The city, which would need to approve the legislation by a resolution, did not respond to several requests for comment and it is not clear how much the bill would cost in lost taxes.
Duncan MacKenzie, CEO of the New York State Association of REALTORS, said he thinks it’s a good idea to accelerate the resolution of property taxes for those who have suffered damage.
But he said there needs to be a clear outline of how the lost revenue to the city would be made up.
“What is it going to cost and how are you going to pay for it?” said MacKenzie, whose group has not yet taken a position on the legislation.
In addition, some say that the bill could spark confusion, if passed.
Under typical assessment standards, a completely destroyed property still retains value because of the land that it’s on. That land generally accounts for a third — or even more — of the parcel’s total assessed value, a review of city tax records showed.
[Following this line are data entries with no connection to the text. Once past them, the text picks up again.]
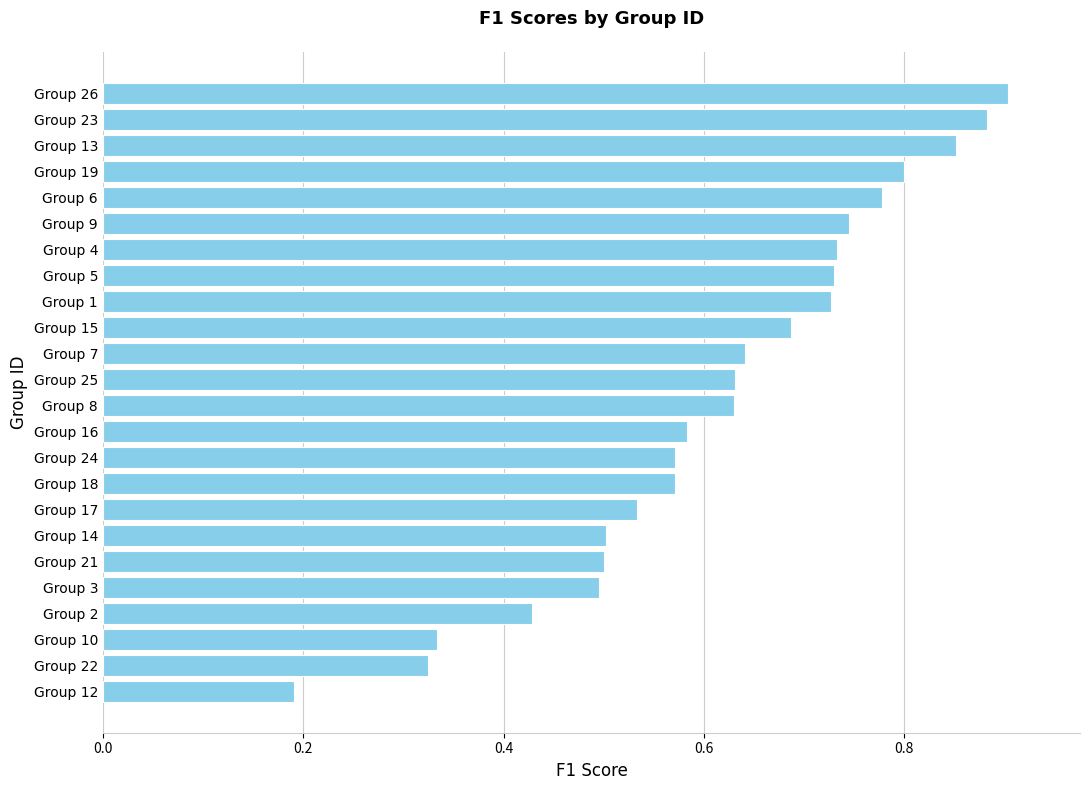

Are the bars grouped side by side (vs. stacked)?

No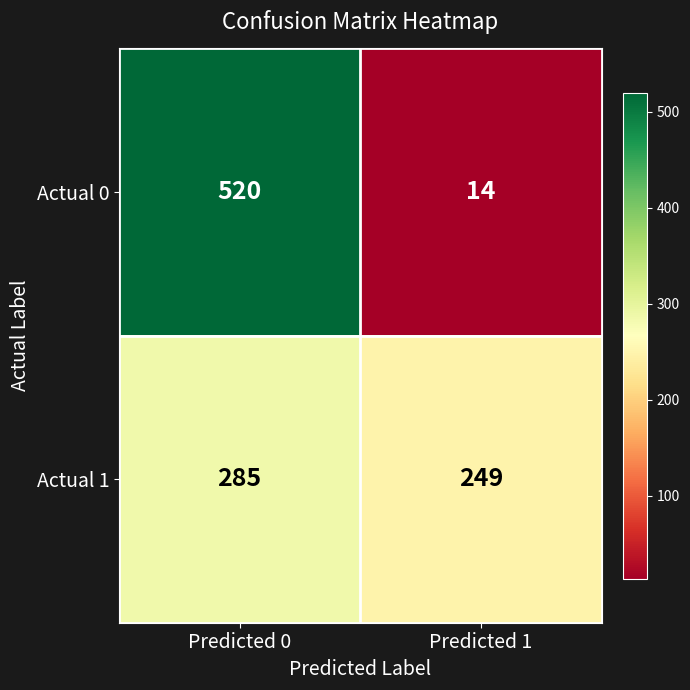

Between Predicted 0 and Predicted 1, which series saw the biggest shift?

Actual 0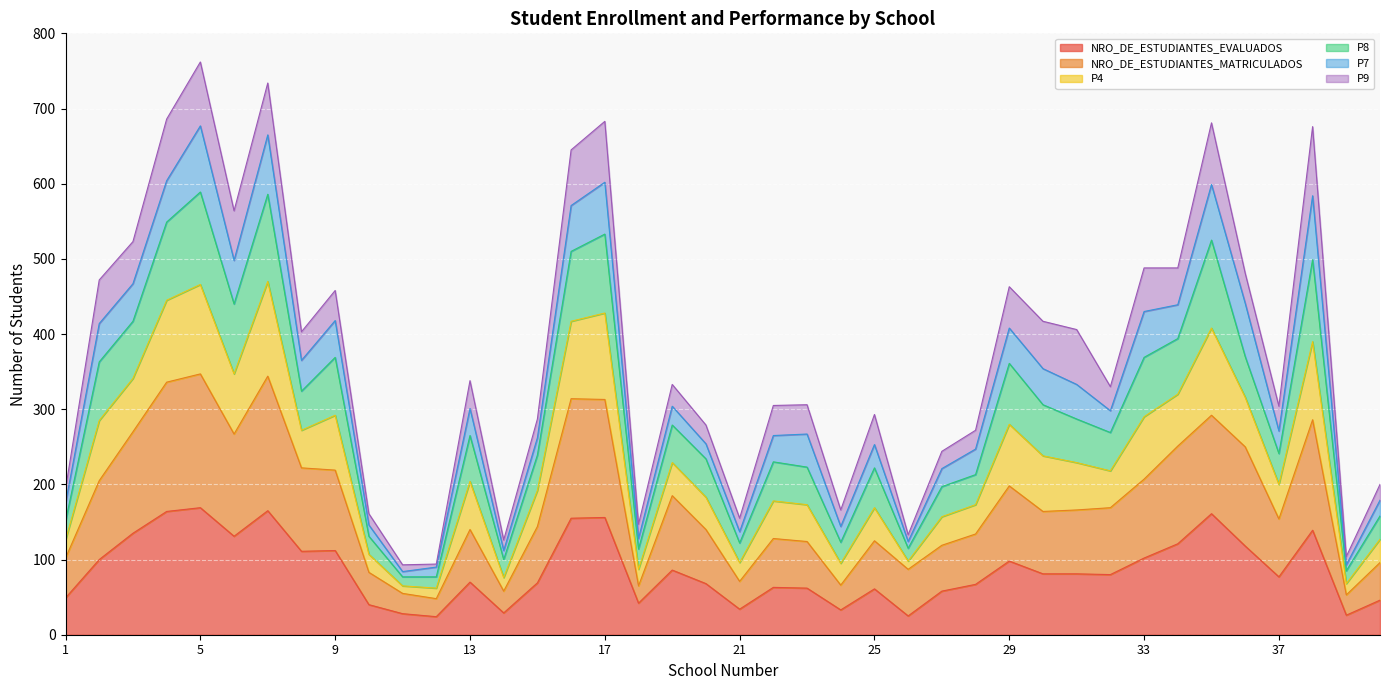

What is the sum of all NRO_DE_ESTUDIANTES_EVALUADOS values?

3436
For example, according to data provider PropertyShark, a heavily damaged single-family home located at 126 Beach 135th Street in Rockaway Park had an annual tax bill of about $13,449, based on a total assessed value of $73,876, which included $50,626 for the land. The city estimated the market value for the property one year ago at $1.9 million, city records revealed.
Robert Marino, a Manhattan-based independent real estate consultant, said that, if passed, the proposal could be a boon for tax attorneys who would be hired to help individuals navigate the new law. Law firms typically take a 20 percent, or more, cut of any tax reduction that they achieve.
Others say the legislation could be a helpful means of streamlining a bureaucratic tax assessment system for those who are suffering post-storm.
“Since the assessment should reflect property values, and we are currently in an interim period where many of these properties are not marketable or functional, it appears to be a reasonable alternative,” said Jonathan Miller, CEO of real estate appraisal firm Miller Samuel.
In the proposed legislation, the homeowners would proactively petition the city with evidence of the reduced value rather than appeal their tax bill after it arrived.
“This sounds like a well-meaning short-cut to get assessments lowered for people very quickly,” Marino said. “But it’s sloppy.”